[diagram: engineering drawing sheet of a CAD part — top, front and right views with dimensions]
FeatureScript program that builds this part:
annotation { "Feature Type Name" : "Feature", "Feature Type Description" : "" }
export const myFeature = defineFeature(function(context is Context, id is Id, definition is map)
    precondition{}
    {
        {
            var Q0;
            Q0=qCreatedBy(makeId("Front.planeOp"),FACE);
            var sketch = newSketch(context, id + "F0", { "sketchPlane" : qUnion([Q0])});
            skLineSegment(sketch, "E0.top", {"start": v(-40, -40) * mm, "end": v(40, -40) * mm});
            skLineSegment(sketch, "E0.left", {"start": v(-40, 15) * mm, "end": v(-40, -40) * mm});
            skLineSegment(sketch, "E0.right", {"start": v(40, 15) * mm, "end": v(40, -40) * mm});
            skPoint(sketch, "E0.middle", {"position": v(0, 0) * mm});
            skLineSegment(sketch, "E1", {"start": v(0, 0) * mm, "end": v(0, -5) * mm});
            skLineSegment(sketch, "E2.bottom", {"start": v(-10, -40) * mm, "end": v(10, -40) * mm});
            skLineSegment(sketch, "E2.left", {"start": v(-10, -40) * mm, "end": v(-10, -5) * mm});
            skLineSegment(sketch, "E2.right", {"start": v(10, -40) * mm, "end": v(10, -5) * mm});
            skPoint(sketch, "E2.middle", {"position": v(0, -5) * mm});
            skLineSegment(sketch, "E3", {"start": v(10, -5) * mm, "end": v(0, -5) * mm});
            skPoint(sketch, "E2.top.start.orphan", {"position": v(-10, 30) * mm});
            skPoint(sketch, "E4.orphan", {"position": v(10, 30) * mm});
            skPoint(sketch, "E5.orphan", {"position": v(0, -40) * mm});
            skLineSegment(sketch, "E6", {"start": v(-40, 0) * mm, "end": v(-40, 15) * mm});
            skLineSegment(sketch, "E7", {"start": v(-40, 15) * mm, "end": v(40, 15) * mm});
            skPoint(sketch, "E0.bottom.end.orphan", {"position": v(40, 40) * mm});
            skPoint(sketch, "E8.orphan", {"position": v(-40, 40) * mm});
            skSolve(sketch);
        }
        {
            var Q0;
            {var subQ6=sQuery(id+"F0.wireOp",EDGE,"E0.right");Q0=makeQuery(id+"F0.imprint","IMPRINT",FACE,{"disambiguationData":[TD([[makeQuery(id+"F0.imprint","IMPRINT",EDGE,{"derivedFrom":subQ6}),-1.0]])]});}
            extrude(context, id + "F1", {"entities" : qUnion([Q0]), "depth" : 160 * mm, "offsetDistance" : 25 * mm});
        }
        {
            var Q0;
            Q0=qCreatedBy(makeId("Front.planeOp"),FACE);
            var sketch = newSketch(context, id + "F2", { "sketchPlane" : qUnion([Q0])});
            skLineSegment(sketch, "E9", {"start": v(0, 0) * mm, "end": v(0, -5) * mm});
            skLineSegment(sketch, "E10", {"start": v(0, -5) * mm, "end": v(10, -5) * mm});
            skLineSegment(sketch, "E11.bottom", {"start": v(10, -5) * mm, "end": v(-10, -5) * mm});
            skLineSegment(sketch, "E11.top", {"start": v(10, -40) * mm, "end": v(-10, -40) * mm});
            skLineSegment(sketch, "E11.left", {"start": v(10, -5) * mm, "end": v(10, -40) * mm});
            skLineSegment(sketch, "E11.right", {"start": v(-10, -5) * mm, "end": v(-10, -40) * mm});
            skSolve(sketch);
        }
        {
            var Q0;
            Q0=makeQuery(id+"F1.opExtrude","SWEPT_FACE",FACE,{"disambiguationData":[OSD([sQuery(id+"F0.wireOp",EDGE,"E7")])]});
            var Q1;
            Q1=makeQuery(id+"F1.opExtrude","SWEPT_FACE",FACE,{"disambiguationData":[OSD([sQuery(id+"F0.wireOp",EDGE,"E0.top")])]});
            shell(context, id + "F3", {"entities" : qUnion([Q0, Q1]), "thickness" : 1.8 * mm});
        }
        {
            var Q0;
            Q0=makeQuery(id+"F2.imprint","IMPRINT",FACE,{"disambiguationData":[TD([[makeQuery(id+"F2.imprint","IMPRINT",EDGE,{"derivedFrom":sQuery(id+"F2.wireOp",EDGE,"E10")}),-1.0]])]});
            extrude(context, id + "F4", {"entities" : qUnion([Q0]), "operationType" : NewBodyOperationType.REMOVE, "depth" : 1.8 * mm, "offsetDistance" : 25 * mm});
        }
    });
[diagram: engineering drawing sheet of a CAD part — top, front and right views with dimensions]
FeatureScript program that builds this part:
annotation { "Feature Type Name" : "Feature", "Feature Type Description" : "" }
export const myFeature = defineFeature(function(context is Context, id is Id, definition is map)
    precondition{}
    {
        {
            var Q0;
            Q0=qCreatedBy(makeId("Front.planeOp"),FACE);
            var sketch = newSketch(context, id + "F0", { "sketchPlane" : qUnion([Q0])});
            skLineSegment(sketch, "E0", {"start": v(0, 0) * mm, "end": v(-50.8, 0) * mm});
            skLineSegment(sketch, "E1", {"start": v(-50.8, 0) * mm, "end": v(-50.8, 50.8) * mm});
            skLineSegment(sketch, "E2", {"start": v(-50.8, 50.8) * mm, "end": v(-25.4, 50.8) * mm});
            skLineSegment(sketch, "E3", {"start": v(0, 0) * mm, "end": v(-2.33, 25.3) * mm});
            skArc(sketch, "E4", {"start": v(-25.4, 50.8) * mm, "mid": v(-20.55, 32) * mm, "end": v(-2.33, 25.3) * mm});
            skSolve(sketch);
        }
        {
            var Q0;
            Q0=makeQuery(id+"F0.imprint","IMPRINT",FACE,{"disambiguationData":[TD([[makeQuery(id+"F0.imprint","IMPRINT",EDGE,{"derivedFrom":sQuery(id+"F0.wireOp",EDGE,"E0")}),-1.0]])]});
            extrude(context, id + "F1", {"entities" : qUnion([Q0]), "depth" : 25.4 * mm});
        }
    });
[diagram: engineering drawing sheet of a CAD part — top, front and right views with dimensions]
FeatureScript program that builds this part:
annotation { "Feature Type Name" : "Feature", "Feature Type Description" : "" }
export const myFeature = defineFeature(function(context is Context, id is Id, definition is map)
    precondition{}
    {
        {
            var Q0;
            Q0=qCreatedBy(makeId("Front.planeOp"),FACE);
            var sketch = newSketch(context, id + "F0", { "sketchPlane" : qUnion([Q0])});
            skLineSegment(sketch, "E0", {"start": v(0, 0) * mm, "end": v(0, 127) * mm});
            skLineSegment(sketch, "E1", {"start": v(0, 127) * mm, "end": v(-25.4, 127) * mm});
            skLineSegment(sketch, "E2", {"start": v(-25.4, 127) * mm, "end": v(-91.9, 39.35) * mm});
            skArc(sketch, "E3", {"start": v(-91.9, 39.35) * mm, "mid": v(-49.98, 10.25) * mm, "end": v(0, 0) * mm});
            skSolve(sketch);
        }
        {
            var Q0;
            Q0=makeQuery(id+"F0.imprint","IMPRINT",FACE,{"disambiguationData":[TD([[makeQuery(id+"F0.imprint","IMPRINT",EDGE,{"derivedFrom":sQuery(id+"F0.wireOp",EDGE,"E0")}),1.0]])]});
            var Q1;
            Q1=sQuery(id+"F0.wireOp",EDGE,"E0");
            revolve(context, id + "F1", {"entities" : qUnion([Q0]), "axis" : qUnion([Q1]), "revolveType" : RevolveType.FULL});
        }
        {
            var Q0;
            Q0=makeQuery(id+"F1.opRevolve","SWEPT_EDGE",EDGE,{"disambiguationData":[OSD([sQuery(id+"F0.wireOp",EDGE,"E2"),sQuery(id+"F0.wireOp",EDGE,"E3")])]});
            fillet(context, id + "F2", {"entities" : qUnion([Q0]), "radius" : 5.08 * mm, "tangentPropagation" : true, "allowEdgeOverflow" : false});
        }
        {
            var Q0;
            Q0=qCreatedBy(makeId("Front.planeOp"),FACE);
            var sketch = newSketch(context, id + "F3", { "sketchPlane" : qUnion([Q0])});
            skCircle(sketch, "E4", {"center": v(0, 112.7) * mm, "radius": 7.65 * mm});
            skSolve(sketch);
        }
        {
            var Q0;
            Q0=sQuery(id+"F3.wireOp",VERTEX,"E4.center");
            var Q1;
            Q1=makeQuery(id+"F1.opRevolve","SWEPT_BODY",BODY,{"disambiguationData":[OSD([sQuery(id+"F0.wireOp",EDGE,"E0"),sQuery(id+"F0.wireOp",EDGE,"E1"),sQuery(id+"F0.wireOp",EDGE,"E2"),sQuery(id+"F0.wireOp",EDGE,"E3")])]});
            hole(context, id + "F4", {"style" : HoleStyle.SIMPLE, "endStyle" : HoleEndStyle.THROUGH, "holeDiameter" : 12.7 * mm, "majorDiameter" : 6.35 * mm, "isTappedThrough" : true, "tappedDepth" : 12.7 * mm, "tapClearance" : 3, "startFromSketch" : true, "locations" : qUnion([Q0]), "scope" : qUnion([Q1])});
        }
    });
☆ ☆ ☆ ☆ ☆
**Problem description:** Reproduce word for word everything from the start of the data down to and including the line that contains "v(40, 40) *".

**Response for this exercise:**
[diagram: engineering drawing sheet of a CAD part — top, front and right views with dimensions]
FeatureScript program that builds this part:
annotation { "Feature Type Name" : "Feature", "Feature Type Description" : "" }
export const myFeature = defineFeature(function(context is Context, id is Id, definition is map)
    precondition{}
    {
        {
            var Q0;
            Q0=qCreatedBy(makeId("Front.planeOp"),FACE);
            var sketch = newSketch(context, id + "F0", { "sketchPlane" : qUnion([Q0])});
            skLineSegment(sketch, "E0.top", {"start": v(-40, -40) * mm, "end": v(40, -40) * mm});
            skLineSegment(sketch, "E0.left", {"start": v(-40, 15) * mm, "end": v(-40, -40) * mm});
            skLineSegment(sketch, "E0.right", {"start": v(40, 15) * mm, "end": v(40, -40) * mm});
            skPoint(sketch, "E0.middle", {"position": v(0, 0) * mm});
            skLineSegment(sketch, "E1", {"start": v(0, 0) * mm, "end": v(0, -5) * mm});
            skLineSegment(sketch, "E2.bottom", {"start": v(-10, -40) * mm, "end": v(10, -40) * mm});
            skLineSegment(sketch, "E2.left", {"start": v(-10, -40) * mm, "end": v(-10, -5) * mm});
            skLineSegment(sketch, "E2.right", {"start": v(10, -40) * mm, "end": v(10, -5) * mm});
            skPoint(sketch, "E2.middle", {"position": v(0, -5) * mm});
            skLineSegment(sketch, "E3", {"start": v(10, -5) * mm, "end": v(0, -5) * mm});
            skPoint(sketch, "E2.top.start.orphan", {"position": v(-10, 30) * mm});
            skPoint(sketch, "E4.orphan", {"position": v(10, 30) * mm});
            skPoint(sketch, "E5.orphan", {"position": v(0, -40) * mm});
            skLineSegment(sketch, "E6", {"start": v(-40, 0) * mm, "end": v(-40, 15) * mm});
            skLineSegment(sketch, "E7", {"start": v(-40, 15) * mm, "end": v(40, 15) * mm});
            skPoint(sketch, "E0.bottom.end.orphan", {"position": v(40, 40) * mm});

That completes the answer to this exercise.